#### Document excerpt:
=== Begin Enclosure ===

The dashboard’s interaction is simple: users can browse through the projects using the filter on the top, and all the charts will update accordingly. They can also switch between the Percentage or Value views to see how the votes are distributed using the bar chart visualizations. The vote type shown in the top right corner bar chart can also be utilized to filter the party and table visualizations below. In the bottom right corner, we have a simple table that lists all the deputies and their respective votes. Moreover, the map serves a dual purpose. It acts as a heatmap, enabling users to observe how votes are distributed across the Brazilian states. Additionally, it functions as a filter, allowing users to choose a specific state on the map, which then filters the other visualizations accordingly.

Insights

Some insights that I had from using the dashboard:

Some projects clearly generated more disagreement than others. For instance, the proposal to include COAF (Council for Financial Activities Control) within the Ministry of Justice was one of the most controversial projects as one can see below. We can observe that a majority of the Northeast region voted against it.

I was also quite surprised when I noticed that some deputies voted against the proposal to revoke Flordelis’s mandate. For those who may not be aware, Flordelis was a female deputy who was found guilty of planning her husband’s murder among other crimes. Therefore, it was unexpected to see some individuals opposing it. The image below shows that a majority of the deputies voted in favor, while 7 voted against.

Conclusions and Tips

To be honest, I noticed that the dashboard was somewhat slow after publishing it. Overall, I believe the user experience is still acceptable, but I was expecting it to run a bit faster. The main problem happens when the user attempts to filter the dashboard by either clicking on the map or in the Vote bar chart as it takes a few seconds for the dashboard to update.
I faced a bit of a challenge when loading the CSV file into Tableau. I had to do it multiple times, and I observed that Tableau sometimes struggled to load the file accurately — either missing some rows or duplicating others. To avoid this, I made sure the total rows displayed in Tableau matched the total rows in the file.

=== End Enclosure ===

#### Brief:
In the dashboard write-up, why did the author check that the total rows shown in Tableau matched the total rows in the CSV file? Answer in one to three sentences.

Saved data entries:
=== Begin Enclosure ===

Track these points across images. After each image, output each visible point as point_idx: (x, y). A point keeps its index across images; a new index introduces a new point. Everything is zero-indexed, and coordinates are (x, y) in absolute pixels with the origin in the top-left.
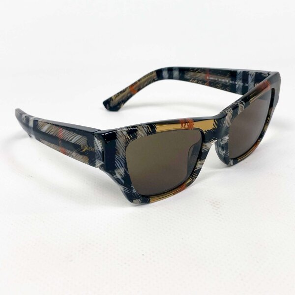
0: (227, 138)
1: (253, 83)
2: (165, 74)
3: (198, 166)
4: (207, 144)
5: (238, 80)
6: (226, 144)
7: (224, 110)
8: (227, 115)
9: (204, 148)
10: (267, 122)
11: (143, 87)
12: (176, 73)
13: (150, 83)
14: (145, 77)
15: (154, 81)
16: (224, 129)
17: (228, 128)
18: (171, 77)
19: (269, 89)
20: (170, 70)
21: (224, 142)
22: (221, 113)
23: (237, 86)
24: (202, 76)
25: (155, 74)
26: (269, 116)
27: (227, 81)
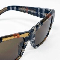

=== End Enclosure ===
=== Begin Enclosure ===

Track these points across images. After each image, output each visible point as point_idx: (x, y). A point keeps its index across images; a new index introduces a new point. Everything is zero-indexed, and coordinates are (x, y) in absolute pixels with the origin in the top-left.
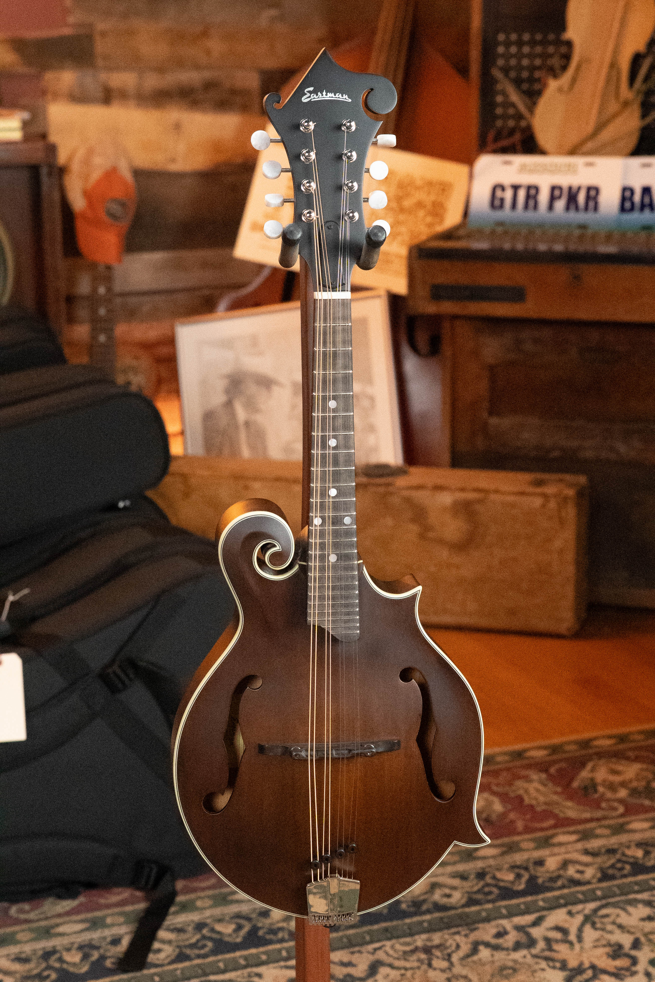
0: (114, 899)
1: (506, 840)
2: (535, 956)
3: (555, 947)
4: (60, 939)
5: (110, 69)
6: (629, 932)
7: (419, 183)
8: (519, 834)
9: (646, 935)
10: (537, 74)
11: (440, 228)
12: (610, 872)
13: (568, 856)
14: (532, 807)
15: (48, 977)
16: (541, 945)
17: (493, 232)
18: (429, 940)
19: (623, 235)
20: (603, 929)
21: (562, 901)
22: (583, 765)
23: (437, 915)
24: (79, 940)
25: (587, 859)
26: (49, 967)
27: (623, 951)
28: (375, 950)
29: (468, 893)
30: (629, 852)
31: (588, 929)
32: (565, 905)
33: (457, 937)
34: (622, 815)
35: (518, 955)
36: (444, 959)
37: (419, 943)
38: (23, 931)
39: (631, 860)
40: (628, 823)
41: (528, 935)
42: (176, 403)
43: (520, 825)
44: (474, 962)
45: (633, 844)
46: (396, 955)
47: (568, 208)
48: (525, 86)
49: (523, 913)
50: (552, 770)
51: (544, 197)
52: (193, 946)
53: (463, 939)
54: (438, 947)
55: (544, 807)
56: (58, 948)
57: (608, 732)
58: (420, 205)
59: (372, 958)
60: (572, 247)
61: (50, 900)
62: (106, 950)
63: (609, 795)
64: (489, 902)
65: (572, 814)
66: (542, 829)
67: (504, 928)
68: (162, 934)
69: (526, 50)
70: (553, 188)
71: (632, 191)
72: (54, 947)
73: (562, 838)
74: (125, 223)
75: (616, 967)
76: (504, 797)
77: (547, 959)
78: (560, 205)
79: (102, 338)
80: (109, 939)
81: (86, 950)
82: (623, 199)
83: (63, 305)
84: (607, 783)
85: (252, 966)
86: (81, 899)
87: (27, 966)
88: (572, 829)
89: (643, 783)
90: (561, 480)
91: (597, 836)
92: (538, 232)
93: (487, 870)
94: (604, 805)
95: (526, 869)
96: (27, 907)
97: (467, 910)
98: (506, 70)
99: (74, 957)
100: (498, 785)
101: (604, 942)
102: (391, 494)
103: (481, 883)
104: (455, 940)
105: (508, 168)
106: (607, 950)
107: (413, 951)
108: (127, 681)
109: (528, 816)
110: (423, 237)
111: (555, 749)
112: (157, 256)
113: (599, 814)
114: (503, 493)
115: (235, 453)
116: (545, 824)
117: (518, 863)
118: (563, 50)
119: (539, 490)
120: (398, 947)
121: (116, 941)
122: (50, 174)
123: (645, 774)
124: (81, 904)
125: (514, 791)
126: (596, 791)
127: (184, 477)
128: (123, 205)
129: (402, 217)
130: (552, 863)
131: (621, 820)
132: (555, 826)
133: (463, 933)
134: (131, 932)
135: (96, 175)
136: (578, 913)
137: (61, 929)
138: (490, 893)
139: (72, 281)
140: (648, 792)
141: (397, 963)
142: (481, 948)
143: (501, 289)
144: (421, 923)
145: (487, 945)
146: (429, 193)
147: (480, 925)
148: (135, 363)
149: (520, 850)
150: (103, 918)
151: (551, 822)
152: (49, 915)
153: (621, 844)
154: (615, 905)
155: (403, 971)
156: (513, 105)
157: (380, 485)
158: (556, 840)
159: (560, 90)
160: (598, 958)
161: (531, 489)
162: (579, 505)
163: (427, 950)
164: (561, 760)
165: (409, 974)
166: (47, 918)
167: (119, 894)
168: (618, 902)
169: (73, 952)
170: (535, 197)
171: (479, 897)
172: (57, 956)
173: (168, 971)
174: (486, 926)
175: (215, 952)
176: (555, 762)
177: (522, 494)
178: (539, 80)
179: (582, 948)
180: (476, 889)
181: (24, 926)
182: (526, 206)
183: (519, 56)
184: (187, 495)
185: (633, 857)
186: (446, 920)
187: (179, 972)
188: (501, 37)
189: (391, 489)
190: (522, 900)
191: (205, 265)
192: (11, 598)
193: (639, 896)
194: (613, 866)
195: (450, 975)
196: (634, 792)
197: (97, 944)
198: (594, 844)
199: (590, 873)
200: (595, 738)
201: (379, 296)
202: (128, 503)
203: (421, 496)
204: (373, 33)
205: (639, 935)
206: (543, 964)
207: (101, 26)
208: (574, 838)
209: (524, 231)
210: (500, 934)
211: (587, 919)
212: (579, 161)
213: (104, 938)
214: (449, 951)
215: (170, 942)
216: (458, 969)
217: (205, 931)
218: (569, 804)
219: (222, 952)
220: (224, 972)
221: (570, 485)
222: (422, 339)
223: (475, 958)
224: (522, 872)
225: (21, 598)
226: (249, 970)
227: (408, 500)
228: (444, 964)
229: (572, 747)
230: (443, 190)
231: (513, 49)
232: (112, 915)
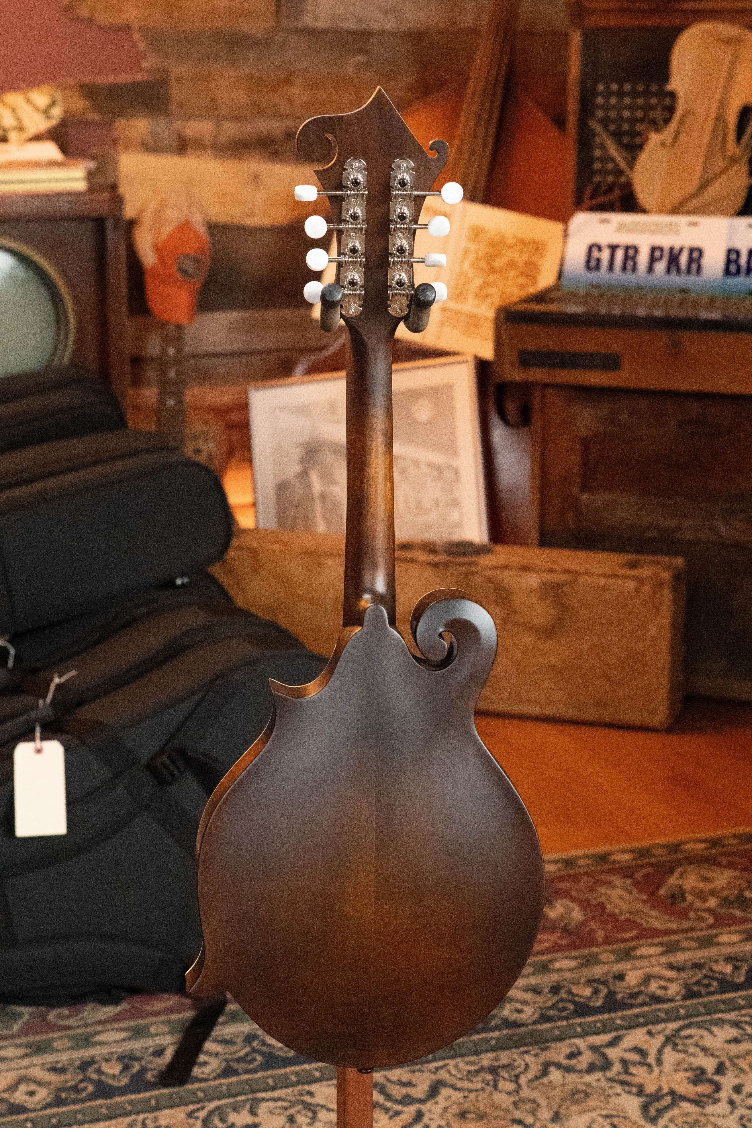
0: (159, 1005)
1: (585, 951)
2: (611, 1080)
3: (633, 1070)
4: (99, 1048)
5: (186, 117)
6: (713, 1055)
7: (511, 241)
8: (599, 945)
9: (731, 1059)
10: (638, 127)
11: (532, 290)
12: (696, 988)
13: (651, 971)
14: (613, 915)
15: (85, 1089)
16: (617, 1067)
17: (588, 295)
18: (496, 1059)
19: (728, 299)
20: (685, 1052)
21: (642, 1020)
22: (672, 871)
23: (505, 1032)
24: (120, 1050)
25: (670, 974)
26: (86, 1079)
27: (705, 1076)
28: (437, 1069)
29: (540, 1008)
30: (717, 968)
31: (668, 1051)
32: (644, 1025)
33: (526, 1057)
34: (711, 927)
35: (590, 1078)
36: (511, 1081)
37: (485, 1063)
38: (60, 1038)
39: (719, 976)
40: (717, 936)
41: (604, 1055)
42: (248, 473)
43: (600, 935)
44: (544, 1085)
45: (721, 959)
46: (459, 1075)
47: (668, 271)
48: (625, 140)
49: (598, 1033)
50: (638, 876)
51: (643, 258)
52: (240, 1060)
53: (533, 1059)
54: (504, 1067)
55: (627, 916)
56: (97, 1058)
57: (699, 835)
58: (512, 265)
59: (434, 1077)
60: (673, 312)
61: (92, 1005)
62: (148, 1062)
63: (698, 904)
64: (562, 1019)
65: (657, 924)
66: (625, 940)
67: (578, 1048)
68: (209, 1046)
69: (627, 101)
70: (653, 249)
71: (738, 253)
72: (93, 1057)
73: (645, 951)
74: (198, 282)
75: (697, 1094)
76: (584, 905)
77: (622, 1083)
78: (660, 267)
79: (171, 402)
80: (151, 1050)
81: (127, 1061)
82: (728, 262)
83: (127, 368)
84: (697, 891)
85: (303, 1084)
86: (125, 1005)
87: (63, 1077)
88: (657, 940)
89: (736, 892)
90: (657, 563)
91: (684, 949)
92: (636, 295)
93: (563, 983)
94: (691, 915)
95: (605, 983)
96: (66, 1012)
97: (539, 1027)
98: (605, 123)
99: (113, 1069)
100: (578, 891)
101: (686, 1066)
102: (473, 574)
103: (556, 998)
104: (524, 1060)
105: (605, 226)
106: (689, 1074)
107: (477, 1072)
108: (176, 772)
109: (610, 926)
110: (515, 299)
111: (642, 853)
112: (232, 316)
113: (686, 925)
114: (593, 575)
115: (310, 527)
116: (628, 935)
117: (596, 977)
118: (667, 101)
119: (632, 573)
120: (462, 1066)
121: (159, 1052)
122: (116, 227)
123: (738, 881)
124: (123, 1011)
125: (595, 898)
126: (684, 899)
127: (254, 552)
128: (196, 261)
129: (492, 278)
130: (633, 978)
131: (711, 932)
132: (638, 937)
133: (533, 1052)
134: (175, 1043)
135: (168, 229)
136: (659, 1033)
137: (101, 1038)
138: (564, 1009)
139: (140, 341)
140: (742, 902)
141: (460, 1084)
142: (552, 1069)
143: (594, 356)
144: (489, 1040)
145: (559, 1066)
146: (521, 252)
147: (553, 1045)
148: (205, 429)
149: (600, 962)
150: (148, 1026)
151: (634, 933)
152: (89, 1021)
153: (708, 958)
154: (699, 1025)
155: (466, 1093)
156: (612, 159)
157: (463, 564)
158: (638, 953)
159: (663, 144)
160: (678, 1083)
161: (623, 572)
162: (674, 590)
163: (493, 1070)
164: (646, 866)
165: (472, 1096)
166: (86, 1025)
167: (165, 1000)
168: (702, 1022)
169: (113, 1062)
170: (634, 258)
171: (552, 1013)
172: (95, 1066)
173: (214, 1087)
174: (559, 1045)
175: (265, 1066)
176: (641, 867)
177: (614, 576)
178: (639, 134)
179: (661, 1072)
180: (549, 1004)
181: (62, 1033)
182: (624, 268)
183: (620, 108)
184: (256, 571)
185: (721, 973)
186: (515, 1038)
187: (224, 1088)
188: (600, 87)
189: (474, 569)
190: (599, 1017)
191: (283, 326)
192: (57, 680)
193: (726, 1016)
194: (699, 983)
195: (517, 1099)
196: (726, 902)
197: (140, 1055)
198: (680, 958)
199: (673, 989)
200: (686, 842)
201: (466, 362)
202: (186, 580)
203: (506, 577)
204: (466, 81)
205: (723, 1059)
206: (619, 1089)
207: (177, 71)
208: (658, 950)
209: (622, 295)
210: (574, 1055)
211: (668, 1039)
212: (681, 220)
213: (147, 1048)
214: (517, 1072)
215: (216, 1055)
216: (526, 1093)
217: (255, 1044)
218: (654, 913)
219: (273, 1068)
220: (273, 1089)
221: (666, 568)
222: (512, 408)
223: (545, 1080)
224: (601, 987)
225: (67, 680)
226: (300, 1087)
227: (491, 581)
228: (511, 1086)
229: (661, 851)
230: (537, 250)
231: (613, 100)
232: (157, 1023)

=== End Enclosure ===

#### Expected answer:
Tableau sometimes failed to load the CSV file accurately, either missing some rows or duplicating others. Comparing the row totals was how the author avoided that problem.